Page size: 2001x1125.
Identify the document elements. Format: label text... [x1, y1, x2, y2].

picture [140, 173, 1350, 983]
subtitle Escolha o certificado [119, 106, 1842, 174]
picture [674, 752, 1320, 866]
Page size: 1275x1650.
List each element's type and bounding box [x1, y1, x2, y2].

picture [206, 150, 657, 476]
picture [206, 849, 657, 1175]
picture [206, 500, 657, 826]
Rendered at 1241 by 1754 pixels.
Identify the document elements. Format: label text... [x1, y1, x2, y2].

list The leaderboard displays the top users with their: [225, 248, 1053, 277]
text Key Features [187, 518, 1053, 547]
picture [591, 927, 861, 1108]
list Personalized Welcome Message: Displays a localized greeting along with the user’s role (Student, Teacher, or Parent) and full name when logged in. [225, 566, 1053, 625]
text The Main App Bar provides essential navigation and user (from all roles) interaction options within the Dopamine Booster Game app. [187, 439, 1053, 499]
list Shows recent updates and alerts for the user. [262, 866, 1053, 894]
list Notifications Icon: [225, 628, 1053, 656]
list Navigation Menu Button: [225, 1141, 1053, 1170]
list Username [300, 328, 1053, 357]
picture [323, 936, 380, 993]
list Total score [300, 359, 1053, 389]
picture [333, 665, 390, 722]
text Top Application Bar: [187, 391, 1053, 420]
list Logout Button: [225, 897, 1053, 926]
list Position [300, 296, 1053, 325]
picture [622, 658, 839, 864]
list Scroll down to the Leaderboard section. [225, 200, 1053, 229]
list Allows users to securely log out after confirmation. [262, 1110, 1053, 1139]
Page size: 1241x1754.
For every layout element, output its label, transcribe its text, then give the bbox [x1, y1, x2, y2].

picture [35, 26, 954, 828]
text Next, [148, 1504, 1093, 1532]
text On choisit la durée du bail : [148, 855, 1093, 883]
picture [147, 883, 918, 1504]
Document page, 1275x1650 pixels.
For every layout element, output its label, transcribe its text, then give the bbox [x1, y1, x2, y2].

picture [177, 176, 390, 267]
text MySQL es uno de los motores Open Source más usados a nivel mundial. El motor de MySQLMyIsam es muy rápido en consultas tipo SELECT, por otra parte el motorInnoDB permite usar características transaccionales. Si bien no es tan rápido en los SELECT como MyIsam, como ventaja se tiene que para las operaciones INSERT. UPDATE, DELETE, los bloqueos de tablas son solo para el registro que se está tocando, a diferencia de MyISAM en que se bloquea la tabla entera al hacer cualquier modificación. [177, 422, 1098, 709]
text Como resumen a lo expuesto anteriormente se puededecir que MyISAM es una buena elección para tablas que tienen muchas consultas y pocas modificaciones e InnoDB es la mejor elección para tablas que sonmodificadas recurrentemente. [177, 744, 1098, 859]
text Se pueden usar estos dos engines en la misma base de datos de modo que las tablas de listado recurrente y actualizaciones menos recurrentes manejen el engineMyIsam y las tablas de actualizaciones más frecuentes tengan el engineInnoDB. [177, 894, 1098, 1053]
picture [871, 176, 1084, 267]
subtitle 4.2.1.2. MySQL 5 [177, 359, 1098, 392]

What is being asked
Going through the material, count each line that carries the word "pixels", and output only that count.

Exercise solution
2